WASHINGTON, DC –Today, the Obama Administration released its Consumer Privacy Bill of Rights. Unfortunately, not only does this bill fail to move consumer protection forward, it may move it backward.

We are pleased that the President has made consumer privacy a top priority this year, and we are eager to work with his Administration to advance that objective. However, we believe that a number of provisions within this proposal are deeply problematic, including:

  • The draft encourages a self-regulatory system that could allow companies to design the privacy policies the FTC would enforce. Based on that model, all current practices related to data collection, use, and sharing – even flawed practices – would be allowed to continue. The FTC’s already limited authority to prevent the unfair acts or practices regarding privacy would be further weakened.
  • State laws designed to hold companies accountable for protecting their customers’ personal information would be preempted, and individuals would be prevented from pursuing legal action if privacy policies are violated.
  • The proposal exempts new companies from any privacy requirements for their first 18 months of data collection, discouraging start-ups from designing consumer-focused privacy and security into their products and services.
  • This framework sets caps on penalties for companies that violate the privacy policies the companies themselves created. With some of the biggest and fastest-growing companies on earth – including those valued in the hundreds of billions of dollars – covered by this bill, a $25 million maximum penalty is just a slap on the wrist.

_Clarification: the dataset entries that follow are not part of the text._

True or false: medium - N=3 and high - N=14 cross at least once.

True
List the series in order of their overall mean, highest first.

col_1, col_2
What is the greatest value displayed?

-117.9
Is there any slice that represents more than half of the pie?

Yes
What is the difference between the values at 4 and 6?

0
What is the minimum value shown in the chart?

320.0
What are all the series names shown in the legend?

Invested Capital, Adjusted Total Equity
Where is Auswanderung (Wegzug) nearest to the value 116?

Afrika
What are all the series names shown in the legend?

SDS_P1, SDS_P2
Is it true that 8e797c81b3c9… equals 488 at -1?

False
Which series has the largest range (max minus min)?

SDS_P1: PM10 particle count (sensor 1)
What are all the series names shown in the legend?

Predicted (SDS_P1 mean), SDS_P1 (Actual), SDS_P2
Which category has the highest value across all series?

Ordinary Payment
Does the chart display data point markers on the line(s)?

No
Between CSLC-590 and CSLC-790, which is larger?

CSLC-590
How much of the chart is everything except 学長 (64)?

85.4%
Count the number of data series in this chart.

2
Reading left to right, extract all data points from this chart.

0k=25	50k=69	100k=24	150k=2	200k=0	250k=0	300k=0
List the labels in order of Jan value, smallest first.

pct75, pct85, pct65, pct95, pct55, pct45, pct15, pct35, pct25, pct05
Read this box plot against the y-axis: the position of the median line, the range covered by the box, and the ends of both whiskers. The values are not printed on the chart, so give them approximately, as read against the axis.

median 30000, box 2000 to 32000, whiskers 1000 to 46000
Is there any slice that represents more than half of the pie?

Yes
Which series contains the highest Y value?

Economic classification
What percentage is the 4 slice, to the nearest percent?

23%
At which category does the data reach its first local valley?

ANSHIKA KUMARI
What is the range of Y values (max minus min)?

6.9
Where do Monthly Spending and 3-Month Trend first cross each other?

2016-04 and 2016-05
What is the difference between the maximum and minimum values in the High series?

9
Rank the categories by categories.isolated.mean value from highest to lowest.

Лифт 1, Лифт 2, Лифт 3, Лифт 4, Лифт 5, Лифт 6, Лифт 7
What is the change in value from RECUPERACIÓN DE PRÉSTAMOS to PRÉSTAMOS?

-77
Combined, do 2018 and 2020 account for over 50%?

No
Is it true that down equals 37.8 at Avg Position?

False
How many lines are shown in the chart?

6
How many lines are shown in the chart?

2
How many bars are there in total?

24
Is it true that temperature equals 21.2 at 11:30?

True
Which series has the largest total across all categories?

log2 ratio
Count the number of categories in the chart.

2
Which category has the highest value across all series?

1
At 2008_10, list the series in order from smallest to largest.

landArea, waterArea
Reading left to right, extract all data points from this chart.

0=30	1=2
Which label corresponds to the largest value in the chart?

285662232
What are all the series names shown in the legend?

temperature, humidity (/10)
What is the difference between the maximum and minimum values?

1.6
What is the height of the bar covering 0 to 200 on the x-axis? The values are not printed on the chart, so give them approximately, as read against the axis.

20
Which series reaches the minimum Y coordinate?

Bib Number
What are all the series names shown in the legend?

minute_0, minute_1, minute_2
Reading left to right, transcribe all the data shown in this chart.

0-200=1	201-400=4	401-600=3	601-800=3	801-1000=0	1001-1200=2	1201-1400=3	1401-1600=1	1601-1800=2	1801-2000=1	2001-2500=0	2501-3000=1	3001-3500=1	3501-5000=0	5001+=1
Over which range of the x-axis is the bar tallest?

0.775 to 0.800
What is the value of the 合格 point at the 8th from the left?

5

The Energy and Commerce Committee – and specifically the Subcommittee on Commerce Manufacturing, and Trade – is the committee of jurisdiction on consumer privacy and FTC issues. We have decades of experience dealing with the same issues this proposal attempts to address, and we have repeatedly expressed our interest in being actively involved in this process. Despite those efforts, our staff was not permitted to participate in drafting the proposal, or even to see it until just yesterday.

We were pleased to see that the Administration took our suggestion and removed the provision, found in an earlier draft, which would have moved telecommunications carriers and cable companies from the privacy regime regulated and enforced by the Federal Communications Commission to a self-regulatory system within the Federal Trade Commission’s (FTC) purview. But much more work remains.

We believe that the public will have serious concerns about the changes this bill would make to existing privacy protections and the framework it would establish for privacy protections moving forward. We share those concerns, but we stand ready and willing to help strengthen privacy protections in this proposal.